Di dalam hadits qudsi
disebutkan, bahwa Allah akan berfirman kepada anak cucu Adam pada hari kiamat:
يَا ابْنَ آدَمَ مَرِضْتُ فَلَمْ
تَعُدْنِى . قَالَ يَا رَبِّ كَيْفَ أَعُودُكَ وَأَنْتَ رَبُّ الْعَالَمِينَ .
قَالَ أَمَا عَلِمْتَ أَنَّ عَبْدِى فُلاَنًا مَرِضَ فَلَمْ تَعُدْهُ أَمَا
عَلِمْتَ أَنَّكَ لَوْ عُدْتَهُ لَوَجَدْتَنِى عِنْدَهُ يَا ابْنَ آدَمَ اسْتَطْعَمْتُكَ
فَلَمْ تُطْعِمْنِى . قَالَ يَا رَبِّ وَكَيْفَ أُطْعِمُكَ وَأَنْتَ رَبُّ
الْعَالَمِينَ . قَالَ أَمَا عَلِمْتَ أَنَّهُ اسْتَطْعَمَكَ عَبْدِى فُلاَنٌ
فَلَمْ تُطْعِمْهُ أَمَا عَلِمْتَ أَنَّكَ لَوْ أَطْعَمْتَهُ لَوَجَدْتَ ذَلِكَ
عِنْدِى يَا ابْنَ آدَمَ اسْتَسْقَيْتُكَ فَلَمْ تَسْقِنِى .قَالَ يَا رَبِّ
كَيْفَ أَسْقِيكَ وَأَنْتَ رَبُّ الْعَالَمِينَ قَالَ اسْتَسْقَاكَ عَبْدِى
فُلاَنٌ فَلَمْ تَسْقِهِ أَمَا إِنَّكَ لَوْ سَقَيْتَهُ وَجَدْتَ ذَلِكَ عِنْدِى
"Wahai
anak Adam, Aku sakit, namun mengapa kamu tidak menjenguk-Ku?" Anak Adam menjawab,
"Ya Rabbi, bagaimana aku menjengukmu, sedangkan Engkau Tuhan semesta alam?"

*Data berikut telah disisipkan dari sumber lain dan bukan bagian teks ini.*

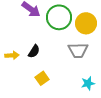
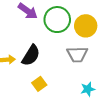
black semicircle: (34, 51) -> (31, 55), size x1.5

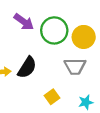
yellow square: (39, 84) -> (52, 97), moved

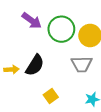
yellow square: (52, 97) -> (51, 96), moved

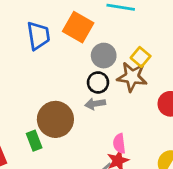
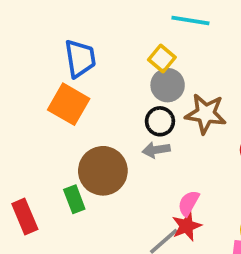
orange square: (78, 27) -> (69, 104), moved
yellow square: (141, 57) -> (162, 58), moved
pink semicircle: (119, 144) -> (189, 203), turned 36

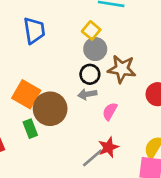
orange square: (69, 104) -> (26, 94), moved
pink semicircle: (189, 203) -> (110, 111), moved

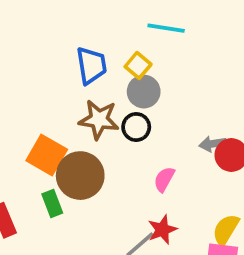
blue trapezoid: (34, 30) -> (91, 65), moved
brown star: (122, 69) -> (99, 120), moved
gray arrow: (87, 94) -> (213, 144), moved

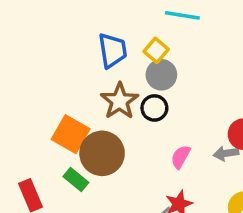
brown star: (99, 120) -> (119, 101), turned 30
gray arrow: (213, 144) -> (226, 153), moved
green rectangle: (52, 204) -> (76, 180), turned -30

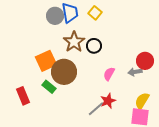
gray circle: (161, 75) -> (55, 16), moved
orange square: (71, 134) -> (46, 61), turned 35

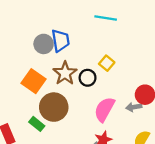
yellow square: (95, 13) -> (107, 63), moved
orange square: (46, 61) -> (33, 81), moved, turned -30
pink semicircle: (109, 74) -> (104, 109), size x1.6

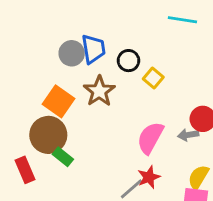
cyan line: (106, 18) -> (182, 20), moved
black circle: (88, 78) -> (128, 61), moved
brown circle: (54, 107) -> (48, 135), moved

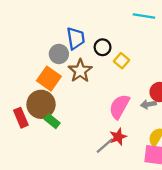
gray circle: (72, 53) -> (59, 54), moved
red rectangle: (25, 170) -> (21, 118), moved

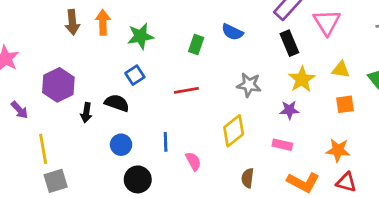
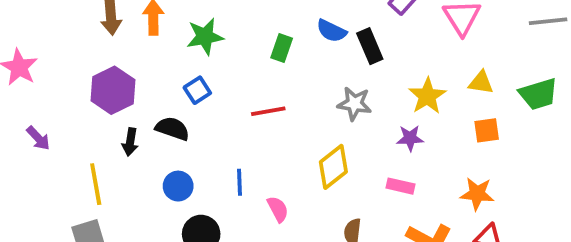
black rectangle: (289, 43) -> (370, 46), moved
purple hexagon: (58, 85) -> (113, 90), moved
yellow line: (43, 149) -> (96, 184), moved

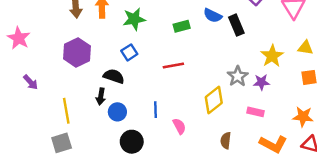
green rectangle: (282, 48) -> (182, 26), turned 56
gray star: (354, 104) -> (238, 76), moved, turned 30
black arrow: (130, 142) -> (101, 96), moved

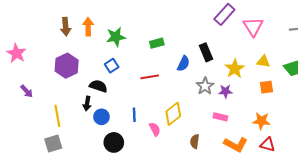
blue semicircle: (213, 16) -> (183, 64), moved, turned -91
black rectangle: (236, 25) -> (206, 52), moved
yellow diamond: (214, 100) -> (173, 114), moved

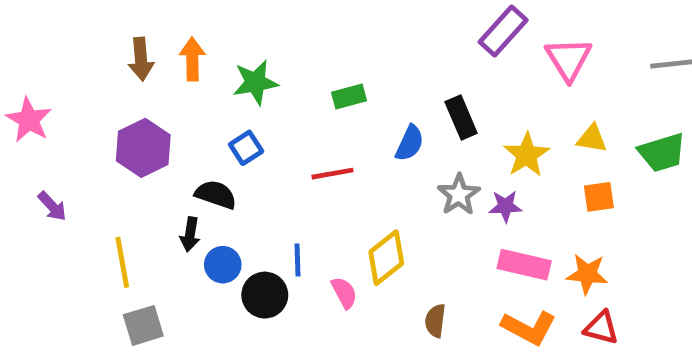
pink rectangle: (220, 117) -> (524, 265), moved, size x1.5
black circle: (114, 142) -> (265, 295), moved
gray square: (53, 143) -> (143, 325), moved

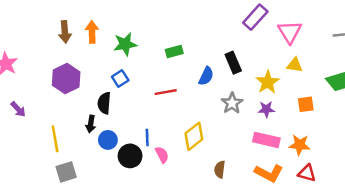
yellow triangle: (592, 139) -> (295, 65), moved
black semicircle: (216, 195) -> (104, 103), turned -105
purple star: (505, 206) -> (266, 109), moved
pink semicircle: (344, 293) -> (162, 155), moved

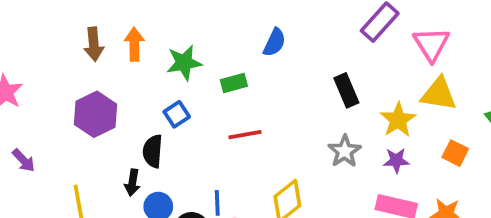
green rectangle: (174, 52) -> (234, 83), moved
yellow triangle: (295, 65) -> (439, 94), size x1.5
blue semicircle: (206, 76) -> (274, 42), moved
orange square: (306, 104) -> (455, 153), turned 35

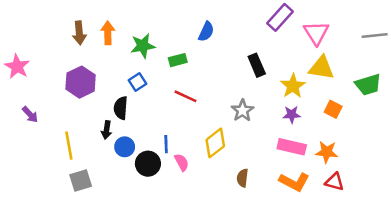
red line: (245, 135) -> (185, 96), turned 35
gray star: (345, 151) -> (242, 111), moved

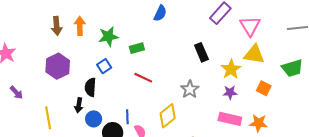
blue semicircle: (206, 32) -> (160, 13), moved

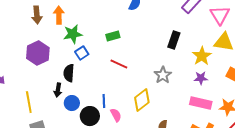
green star: (108, 36) -> (73, 34), moved
black rectangle: (201, 52) -> (174, 40), turned 42

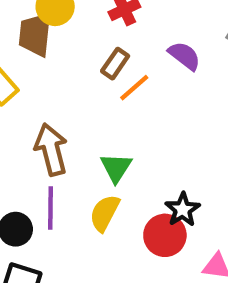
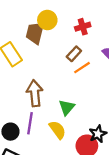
yellow semicircle: (105, 213) -> (57, 130), turned 108

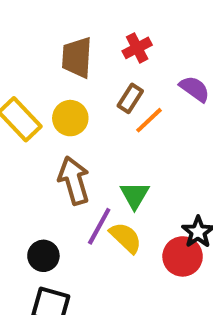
yellow circle: (47, 20) -> (70, 118), moved
brown trapezoid: (35, 33) -> (77, 57), moved
purple line: (30, 123) -> (99, 226), moved, turned 30

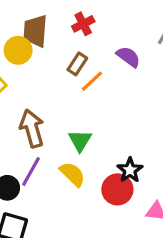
yellow circle: (70, 118) -> (18, 50), moved
purple line: (99, 226) -> (31, 171), moved

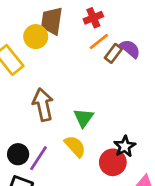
brown rectangle: (77, 64) -> (113, 53), moved
orange line: (92, 81) -> (99, 42), moved
purple line: (31, 171) -> (39, 158), moved

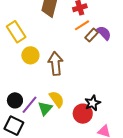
yellow circle: (36, 37) -> (30, 55), moved
brown arrow: (43, 105) -> (55, 63), moved
green triangle: (84, 118) -> (45, 108), moved

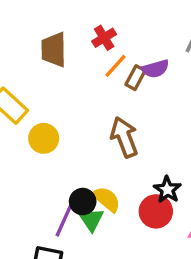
purple semicircle: (104, 33) -> (155, 69), turned 133
brown arrow: (55, 63) -> (124, 137), moved
black circle: (15, 100) -> (83, 202), moved

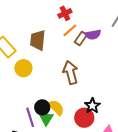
brown trapezoid: (54, 50) -> (38, 40), moved
purple line: (64, 221) -> (30, 117), turned -48

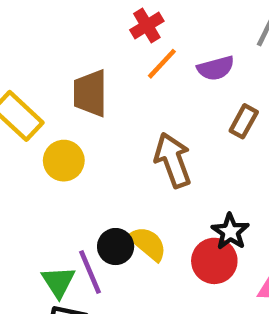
brown rectangle: (81, 39) -> (244, 121), moved
green triangle: (46, 118) -> (58, 282), moved

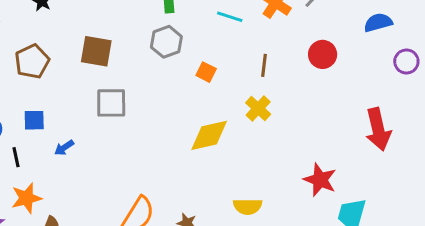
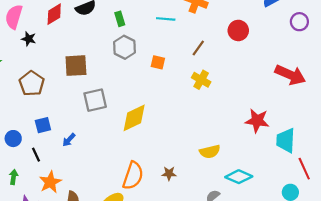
brown line: (264, 65) -> (198, 48), turned 42
red arrow: (378, 129) -> (290, 75), turned -40
yellow diamond: (209, 135) -> (134, 118), moved

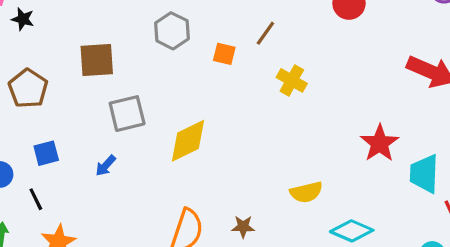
brown line: (198, 48) -> (265, 33), moved
red star: (257, 121) -> (380, 143), turned 30
blue arrow: (69, 140) -> (106, 166), moved

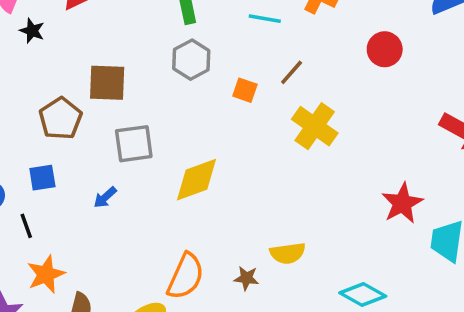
yellow cross: (292, 80) -> (315, 126), size x1.4
brown pentagon: (28, 88) -> (60, 119), moved
yellow semicircle: (306, 192) -> (288, 253), moved

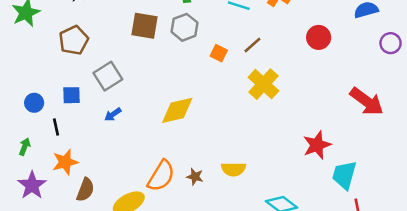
brown square: (107, 83) -> (145, 26), moved
brown pentagon: (60, 119) -> (74, 40), moved
gray square: (134, 144) -> (108, 76), moved, turned -32
brown star: (246, 278) -> (195, 177), moved

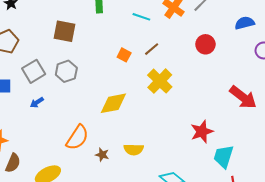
gray hexagon: (184, 27) -> (66, 71), moved
yellow diamond: (177, 110) -> (113, 103), moved
orange semicircle: (161, 176) -> (77, 137), moved

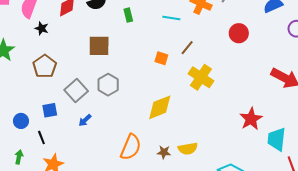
brown star: (102, 155) -> (164, 152), moved

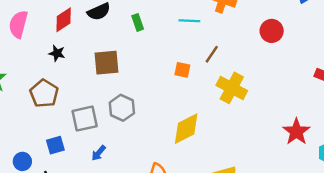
black star: (42, 28) -> (57, 53), moved
gray square: (76, 90) -> (85, 119), turned 35

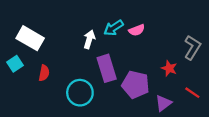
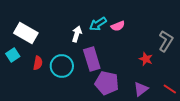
purple pentagon: (136, 85) -> (107, 83), moved
cyan circle: (80, 93) -> (62, 66), moved
red line: (192, 93) -> (170, 89), moved

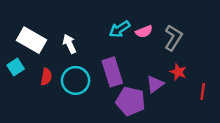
white arrow: (77, 34) -> (69, 44), moved, turned -42
gray L-shape: (166, 41) -> (173, 38), moved
purple triangle: (141, 89) -> (155, 84), moved
red line: (170, 89) -> (203, 91), moved, turned 64

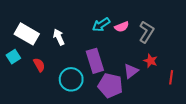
red semicircle: (46, 77) -> (39, 65), turned -40
cyan circle: (76, 80) -> (71, 79), moved

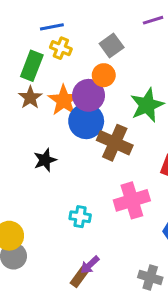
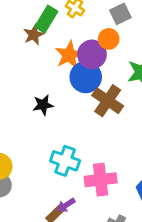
brown star: (30, 98) -> (34, 35), moved
pink cross: (132, 200) -> (101, 180), moved
cyan cross: (80, 217) -> (65, 161), size x1.5

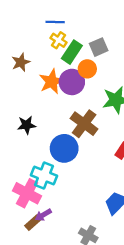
green rectangle: (46, 19) -> (72, 52), moved
blue circle: (86, 77) -> (64, 148), moved
pink cross: (101, 180) -> (27, 193), moved, turned 32

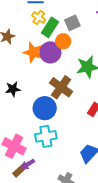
orange star: (52, 82) -> (33, 52), turned -30
cyan cross: (44, 176) -> (46, 136), moved, turned -30

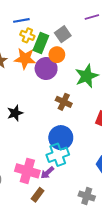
orange star: (33, 52) -> (25, 59), moved
brown cross: (61, 87) -> (64, 102), size x0.7
blue circle: (45, 108) -> (61, 138), moved
purple arrow: (28, 164) -> (47, 173), moved

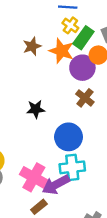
brown cross: (64, 102) -> (85, 98), moved
blue circle: (61, 138) -> (69, 137), moved
purple arrow: (47, 173) -> (56, 185), size x1.6

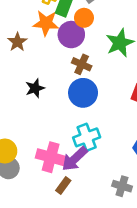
brown star: (32, 46) -> (17, 42), moved
blue circle: (69, 137) -> (83, 93), moved

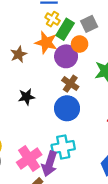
pink cross: (51, 157) -> (29, 159), turned 30
purple arrow: (75, 159) -> (49, 164), turned -40

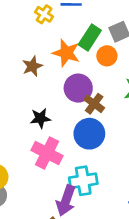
yellow cross: (53, 19) -> (44, 14), moved
purple circle: (66, 56) -> (78, 88), moved
pink cross: (29, 159) -> (47, 153), moved, turned -30

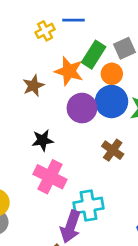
yellow cross: (44, 14) -> (45, 31), turned 30
brown cross: (94, 104) -> (113, 150), moved
blue circle: (89, 134) -> (111, 102), moved

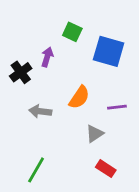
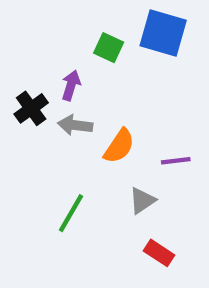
blue square: (109, 51) -> (163, 33), moved
gray arrow: (40, 111) -> (75, 125), moved
green line: (36, 170) -> (71, 213), moved

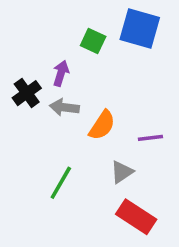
red rectangle: (159, 253) -> (136, 217), size x1.5

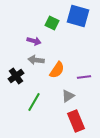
purple arrow: (61, 73) -> (34, 41), turned 88
black cross: (27, 93) -> (16, 76), moved
red rectangle: (136, 217) -> (76, 121), turned 35

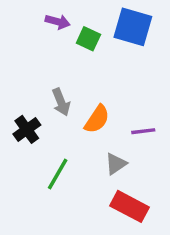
purple arrow: (34, 41) -> (58, 22), moved
gray arrow: (36, 60) -> (61, 102), turned -119
red rectangle: (76, 121) -> (129, 206), turned -40

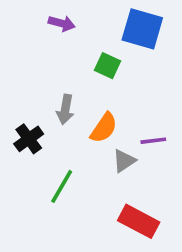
green square: (88, 39) -> (107, 66), moved
gray arrow: (61, 102) -> (65, 110), turned 32
gray triangle: (116, 164) -> (124, 161), moved

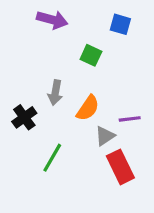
purple arrow: (62, 23) -> (52, 20), size x1.4
blue square: (142, 29) -> (120, 24), size x0.6
red rectangle: (139, 221) -> (120, 167), moved, turned 36

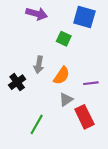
blue square: (120, 24) -> (84, 17), size x1.5
gray triangle: (105, 136) -> (66, 99), moved
green line: (52, 158) -> (37, 124), moved

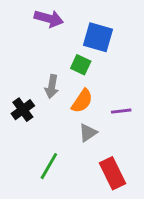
blue square: (84, 17) -> (98, 37), moved
green square: (64, 39) -> (81, 65), moved
red rectangle: (84, 117) -> (112, 173), moved

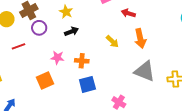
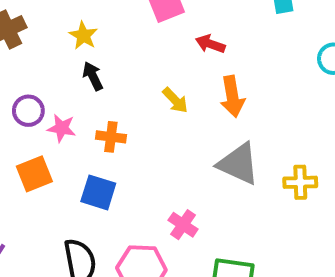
purple circle: (39, 28) -> (28, 111), moved
black arrow: (72, 31) -> (93, 76), turned -96
blue square: (87, 84) -> (98, 192), moved, turned 30

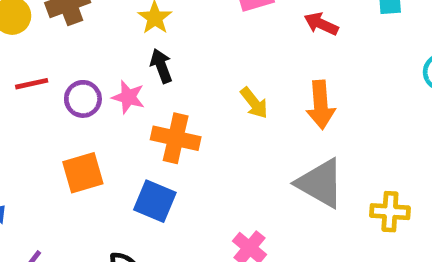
red arrow: (210, 44) -> (321, 24), moved
pink star: (62, 128) -> (128, 97), moved
orange cross: (111, 137) -> (176, 138), size x1.4

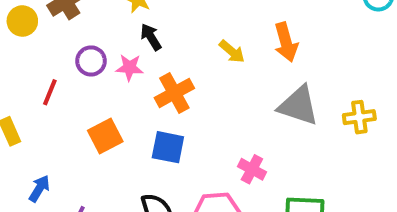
red line: (32, 84) -> (50, 92), moved, turned -44
purple circle: (83, 99) -> (91, 61), moved
orange cross: (176, 138) -> (174, 93), turned -30

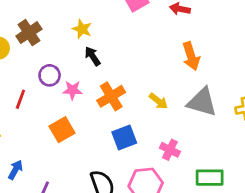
yellow arrow: (232, 52) -> (158, 101), moved
pink star: (129, 68) -> (72, 90), moved
blue square: (168, 147) -> (124, 138), moved, turned -30

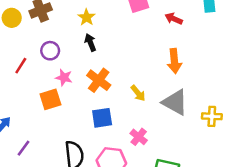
pink star: (72, 90) -> (64, 77), moved
orange cross: (111, 96) -> (99, 80), turned -35

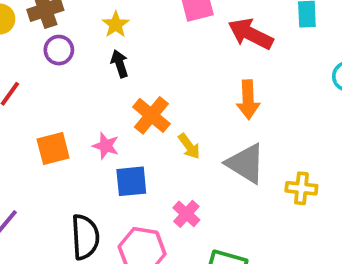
red arrow: (174, 19) -> (251, 34), size x1.6
purple circle: (50, 51) -> (59, 50), moved
pink star: (64, 77) -> (106, 146), moved
orange cross: (99, 80) -> (151, 115), moved

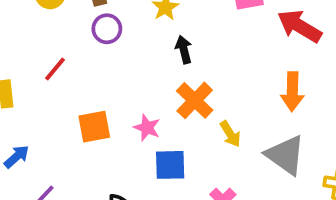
black arrow: (120, 64) -> (184, 50), moved

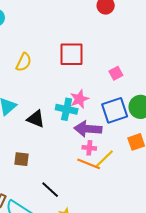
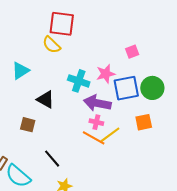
red square: (72, 54) -> (62, 24), moved
yellow semicircle: (24, 62) -> (51, 45), moved, turned 102
pink star: (79, 99) -> (106, 74), moved
black triangle: (36, 119) -> (46, 99), moved

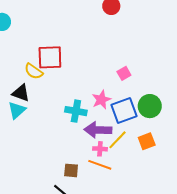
yellow semicircle: (51, 45) -> (34, 71), moved
black triangle: (46, 99) -> (21, 93), moved
brown square: (28, 125) -> (71, 170), moved
yellow line: (110, 135) -> (118, 140), moved

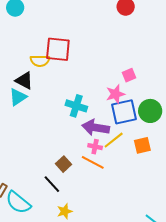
yellow semicircle: (34, 71) -> (40, 61), turned -42
pink star: (101, 100) -> (115, 94), moved
brown square: (71, 170) -> (64, 164), turned 35

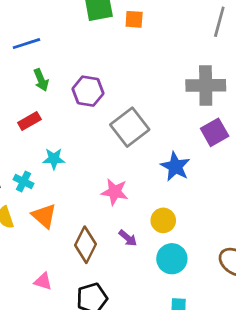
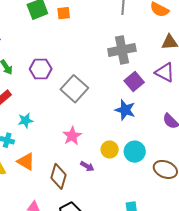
blue star: (175, 167) -> (125, 110), moved
pink star: (115, 192) -> (72, 136), turned -30
cyan circle: (172, 259) -> (135, 152), moved

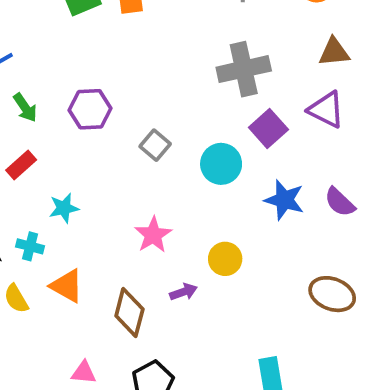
gray square: (74, 89) -> (155, 145), size x0.6
blue star: (125, 110) -> (284, 200), moved
cyan circle: (135, 152) -> (221, 164), moved
purple arrow: (87, 166) -> (183, 292), turned -48

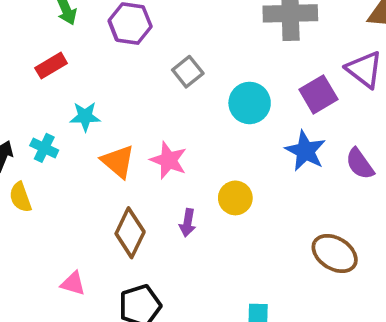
purple square: (268, 129) -> (318, 94), moved
pink star: (153, 235) -> (169, 160), turned -30
orange triangle: (67, 286) -> (118, 161), moved
purple arrow: (183, 292) -> (188, 223), turned 108

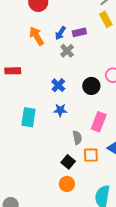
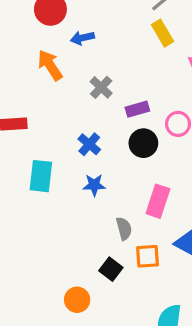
purple rectangle: (79, 32) -> (137, 109), moved
blue arrow: (60, 33) -> (82, 38), moved, turned 48
cyan rectangle: (28, 117) -> (41, 176), moved
orange circle: (67, 184) -> (77, 300), moved

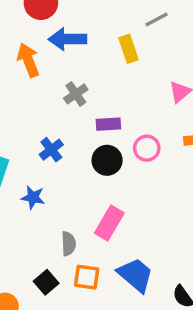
yellow rectangle: (163, 33) -> (128, 49), moved
blue arrow: (82, 38) -> (67, 39), size x1.5
blue star: (94, 185) -> (33, 197), moved

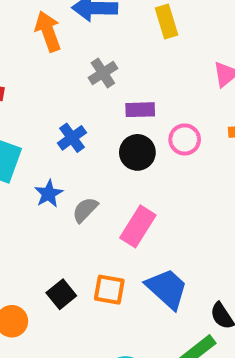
blue star: (33, 197) -> (49, 194), turned 30
gray semicircle: (69, 244) -> (85, 210), moved, turned -135

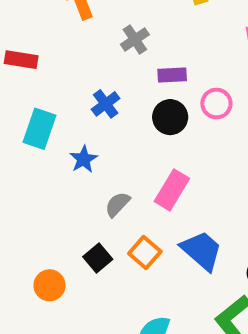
gray semicircle: (85, 210) -> (117, 204), moved
orange square: (109, 290) -> (145, 253), turned 32

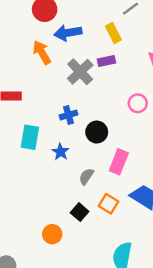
gray cross: (135, 40) -> (80, 72), size x1.5
purple rectangle: (172, 75) -> (106, 61), moved
blue cross: (106, 104) -> (68, 115), turned 30
black circle: (170, 117) -> (97, 132), moved

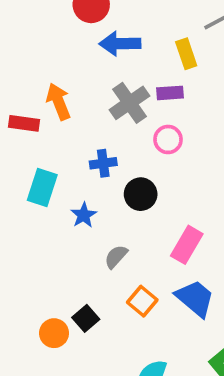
orange arrow: (42, 52) -> (59, 102), moved
pink circle: (138, 103) -> (168, 139), moved
pink rectangle: (119, 162) -> (187, 245), moved
black square: (80, 212) -> (86, 318), moved

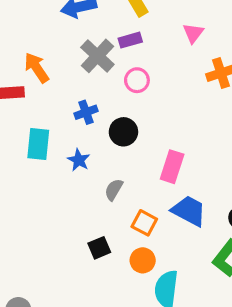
black square: (86, 318) -> (99, 248), turned 30
orange circle: (54, 333) -> (143, 260), moved

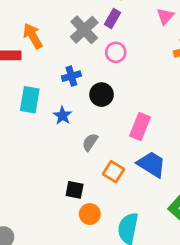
purple rectangle: (130, 40) -> (112, 18), turned -48
black square: (99, 248) -> (75, 190), turned 30
orange circle: (143, 260) -> (90, 214), moved

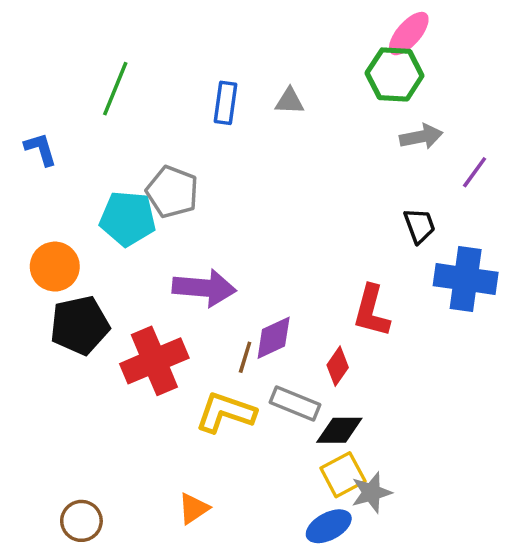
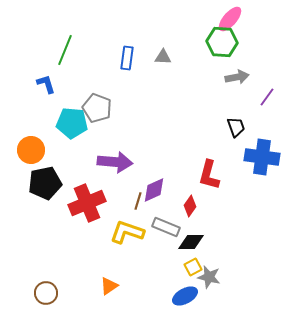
blue L-shape: (41, 149) -> (46, 84), moved
yellow square: (343, 475) -> (193, 267), size x0.7
gray star: (371, 492) -> (209, 277), turned 30

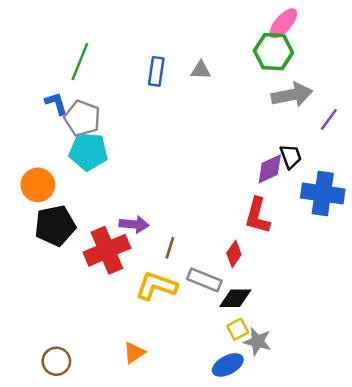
gray arrow: (237, 77) -> (292, 95), size x1.4
gray pentagon: (97, 108) -> (82, 118), moved
purple arrow: (115, 162) -> (134, 224), moved, size x0.7
purple diamond: (154, 190) -> (270, 169), moved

Allah berfirman, "Tidakkah kamu mengetahui bahwa hamba-Ku si fulan sedang sakit,
tetapi kamu tidak menjenguknya. Kalau sekiranya kamu mau menjenguk, tentu kamu
akan mendapati-Ku di dekatnya. Wahai anak Adam! Aku meminta makan kepadamu,
namun mengapa kamu tidak memberi-Ku makan?" Ia berkata: "Ya Rabbi,
bagaimana aku memberi-Mu makan, padahal Engkau Tuhan semesta alam?" Allah
berfirman, "Tidakkah kamu mengetahui bahwa hamba-Ku si fulan meminta makan
kepadamu, tetapi kamu tidak memberinya. Kalau sekiranya kamu mau memberi, tentu
kamu akan mendapatkan yang demikian di sisi-Ku. Wahai anak Adam! Aku meminta
minum kepadamu, namun mengapa kamu tidak memberi-Ku minum?" Ia berkata,
"Ya Rabbi, bagaimana aku memberi-Mu minum, padahal Engkau Tuhan semesta
alam?" Allah berfirman, "Hamba-Ku si fulan telah meminta minum
kepadamu, tetapi kamu tidak memberinya. Kalau sekiranya kamu mau memberinya
minum, tentu kamu akan mendapatkan yang demikian itu di sisi-Ku." (HR.
Muslim)
Marwan bin Musa
Maraji’: Tafsir Al 'Usyril Akhir, Shahihul Jami' (Syaikh Al Albani), Shahih
Bukhari, Shahih Muslim, Sunan Tirmidzi, Doa dan Wirid (Ust. Yazid bin A.Q Jawas),
Fawaa'idul maradh (Abdurrahman bin Yahya), dll.